Beschwerden bei einem grippalen Infekt

  • Meist schleichender Beginn, mit Halskratzen, Heiserkeit, Schnupfen oder Husten
  • Halsschmerzen
  • Anfangs mitunter leicht erhöhte Körpertemperatur oder leichtes Fieber
  • Abgeschlagenheit, Erkältungsgefühl

Beschwerden bei einer Grippe (Influenza)

  • Plötzlicher Beginn, Fieber bzw. erhöhte Körpertemperatur über 38 Grad Celsius
  • Starkes Krankheitsgefühl
  • Schüttelfrost
  • Kopf- und Gliederschmerzen
  • Appetitlosigkeit
  • Ggf.

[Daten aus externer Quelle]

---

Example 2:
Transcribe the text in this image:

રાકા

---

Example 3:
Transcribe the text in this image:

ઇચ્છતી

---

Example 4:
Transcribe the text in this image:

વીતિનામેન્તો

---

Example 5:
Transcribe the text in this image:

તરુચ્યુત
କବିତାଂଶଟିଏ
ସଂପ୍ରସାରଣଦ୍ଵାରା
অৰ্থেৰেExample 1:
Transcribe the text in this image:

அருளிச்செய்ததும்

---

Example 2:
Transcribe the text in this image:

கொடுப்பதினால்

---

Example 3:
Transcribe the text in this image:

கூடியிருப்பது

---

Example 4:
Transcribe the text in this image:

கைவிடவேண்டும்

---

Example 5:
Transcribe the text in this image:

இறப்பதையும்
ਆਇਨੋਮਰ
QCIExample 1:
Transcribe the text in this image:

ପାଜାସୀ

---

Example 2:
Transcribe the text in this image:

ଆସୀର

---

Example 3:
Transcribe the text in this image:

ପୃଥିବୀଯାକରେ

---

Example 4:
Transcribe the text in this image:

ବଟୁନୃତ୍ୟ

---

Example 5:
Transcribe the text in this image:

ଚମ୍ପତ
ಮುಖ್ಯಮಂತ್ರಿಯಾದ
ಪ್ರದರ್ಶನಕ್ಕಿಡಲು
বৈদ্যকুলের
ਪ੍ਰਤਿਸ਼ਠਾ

Magen-Darm-Beschwerden mit Erbrechen und Durchfall

Grippe und Erkältungskrankheiten

Bei viralen Infekten sind Antibiotika nutzlos

Mehr als 80% der akuten Erkältungskrankheiten sind durch Viren verursacht, einschließlich der echten Grippe (ausgelöst durch Influenza-Viren). Die häufig verordneten Antibiotika bei grippalen Infekten sind oft nicht sinnvoll, da sie nur gegen bakterielle Erkrankungen helfen.

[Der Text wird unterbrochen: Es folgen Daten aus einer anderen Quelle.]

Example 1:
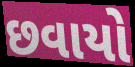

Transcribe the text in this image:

છવાયો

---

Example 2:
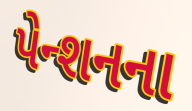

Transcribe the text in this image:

પેન્શનના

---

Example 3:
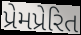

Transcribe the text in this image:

પ્રેમપ્રેરિત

Akute Mittelohrentzündung (Otitis media) mit Ohrenschmerzen, häufig im Zusammenhang mit Erkältungen (Schnupfen, Husten, Nasennebenhöhlenentzündung) auftretend, wird ebenfalls überwiegend durch Viren ausgelöst, gegen die Antibiotika wirkungslos sind. Der Einsatz eines Antibiotikums muss immer wohlüberlegt sein, da es das darmassoziierte Immunsystem schwächen kann.

Schutz vor grippalen Infekten, Erkältung und Grippe
  • Eine der wichtigsten Schutzmaßnahmen vor Erkältungsviren ist das häufige Händewaschen.
  • Menschenansammlungen meiden, soweit möglich.
  • Räume regelmäßig und gut lüften (Stoßlüften).
  • Ausreichend trinken, um die Schleimhäute feucht zu halten.
  • Das Immunsystem stärken mit frischen Früchten und Gemüse.
Hilfe bei bestehenden Beschwerden
  • Beschwerden gut auskurieren: Schongang einlegen und sich in Ruhe erholen.
  • Hausmittel wie heißer Tee oder Wadenwickel sind ebenfalls hilfreich.